TEXTE SOURCE:
· · · · ·

« DEVIENS CE
QUE TU ES »
La formule semble banale, déclinée
et commercialisée qu’elle est en de multiples versions, comme par exemple dans cette
citation d’ Oscar Wilde, devenue slogan pour T-shirts : « Soyez vous
mêmes, tous les autres sont déjà pris ». On pense aussi à l’ex-conseiller de
Mitterrand, Jacques Attali, qui ne s’est pas trompé sur le potentiel publicitaire
de la phrase : « Devenir soi » nomme un de ses livres, dont
le sous-titre est également éloquent : « Prendre le pouvoir sur sa propre
vie » : il s’agit, en clair, de donner des recettes pour « réussir
dans la vie », faire une belle carrière, et pouvoir se payer une Rolex
avant cinquante ans[1]
. Tout cela relève d’une psychologie de bazar flattant le nombrilisme de notre
époque, plutôt qu’un questionnement philosophique.
Cependant, on aurait tort de se
désintéresser de ce « Deviens ce que tu es » : derrière ces
interprétations rappelant le « Be
proud of yourself » américain, se cachent des questions qui dépassent
largement l’horizon de nos individualités : celles de l’articulation de l’être et du
devenir, du sens ou du non-sens de nos vies, et surtout l’énigme de cette
injonction, qui a traversé les siècles depuis Pindare, son auteur, le poète
grec du Vème siècle avant notre ère, pour donner à penser à Nietzsche, Freud, ou
Deleuze.
Pourquoi aurions-nous à « devenir
ce que ou qui nous sommes » ? Aurions-nous la possibilité
d’acquérir cette connaissance étrange à laquelle la philosophie a prétendu, le
fameux « connais-toi toi même » inscrit sur le fronton du temple de
Delphes et relayé par Socrate ? Pourquoi un tel impératif, d’où vient-il, quelle
est sa légitimité ? Serait-ce une exigence éthique, politique, existentielle ?
Et comment pourrions nous devenir ce
que nous sommes, déjà ?

· · · · ·

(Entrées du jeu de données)
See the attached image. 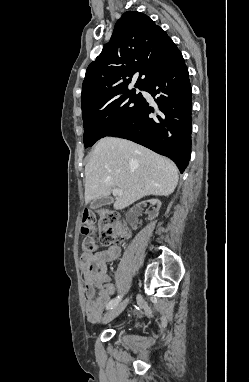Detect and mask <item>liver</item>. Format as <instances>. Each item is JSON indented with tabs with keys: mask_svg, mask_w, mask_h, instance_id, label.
I'll use <instances>...</instances> for the list:
<instances>
[{
	"mask_svg": "<svg viewBox=\"0 0 249 382\" xmlns=\"http://www.w3.org/2000/svg\"><path fill=\"white\" fill-rule=\"evenodd\" d=\"M178 169L169 159L132 141L105 137L94 146L85 166V203L122 192L114 203L124 209L148 196H169L178 184Z\"/></svg>",
	"mask_w": 249,
	"mask_h": 382,
	"instance_id": "liver-1",
	"label": "liver"
}]
</instances>
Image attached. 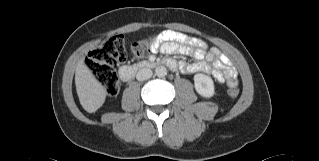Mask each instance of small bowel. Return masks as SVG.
<instances>
[{"mask_svg":"<svg viewBox=\"0 0 319 161\" xmlns=\"http://www.w3.org/2000/svg\"><path fill=\"white\" fill-rule=\"evenodd\" d=\"M157 40L158 42L151 48L153 53L189 55L197 60L181 63L182 72L212 74L220 83L237 85L238 72L228 57L217 48L209 49L203 40L171 29L162 31Z\"/></svg>","mask_w":319,"mask_h":161,"instance_id":"obj_1","label":"small bowel"}]
</instances>
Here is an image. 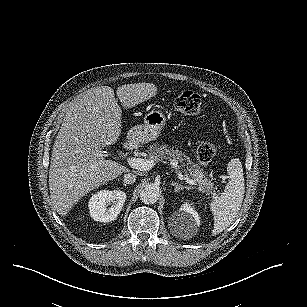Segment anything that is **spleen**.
Masks as SVG:
<instances>
[{
	"instance_id": "spleen-1",
	"label": "spleen",
	"mask_w": 307,
	"mask_h": 307,
	"mask_svg": "<svg viewBox=\"0 0 307 307\" xmlns=\"http://www.w3.org/2000/svg\"><path fill=\"white\" fill-rule=\"evenodd\" d=\"M229 182L222 194L215 197L211 203L214 214L213 234L225 230L237 217L244 198L245 182L242 163L239 158L230 160L227 166Z\"/></svg>"
}]
</instances>
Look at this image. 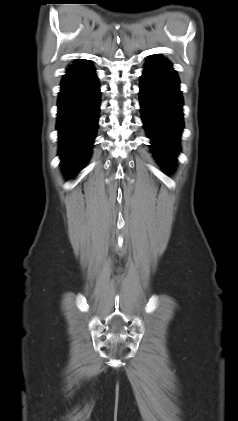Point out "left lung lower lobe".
<instances>
[{"mask_svg":"<svg viewBox=\"0 0 238 421\" xmlns=\"http://www.w3.org/2000/svg\"><path fill=\"white\" fill-rule=\"evenodd\" d=\"M140 105L152 151L157 160L170 169L180 151L183 99L178 76L162 56H153L145 64L140 79Z\"/></svg>","mask_w":238,"mask_h":421,"instance_id":"1","label":"left lung lower lobe"}]
</instances>
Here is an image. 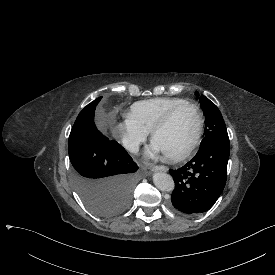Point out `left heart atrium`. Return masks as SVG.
<instances>
[{
  "label": "left heart atrium",
  "instance_id": "39dd6f15",
  "mask_svg": "<svg viewBox=\"0 0 275 275\" xmlns=\"http://www.w3.org/2000/svg\"><path fill=\"white\" fill-rule=\"evenodd\" d=\"M158 154H161V151L155 145L152 144L151 151H150L149 155L156 156Z\"/></svg>",
  "mask_w": 275,
  "mask_h": 275
}]
</instances>
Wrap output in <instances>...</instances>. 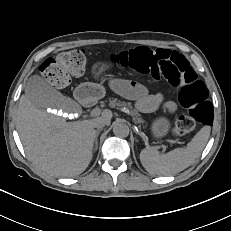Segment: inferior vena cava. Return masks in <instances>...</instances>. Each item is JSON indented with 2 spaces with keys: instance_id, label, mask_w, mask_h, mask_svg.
Masks as SVG:
<instances>
[{
  "instance_id": "obj_1",
  "label": "inferior vena cava",
  "mask_w": 231,
  "mask_h": 231,
  "mask_svg": "<svg viewBox=\"0 0 231 231\" xmlns=\"http://www.w3.org/2000/svg\"><path fill=\"white\" fill-rule=\"evenodd\" d=\"M106 125V123L102 120H98L94 123V127L101 129Z\"/></svg>"
}]
</instances>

· · · · ·

Répondre à ces questions d'après le texte source :
1. Quel est le titre du livre de Jacques Attali mentionné ?
2. Quel auteur de l'injonction « Deviens ce que tu es » est cité, et à quel siècle est-il situé ?
3. Où était inscrit le « connais-toi toi même » ?

1. « Devenir soi ».
2. Pindare, poète grec du Vème siècle avant notre ère.
3. Sur le fronton du temple de Delphes.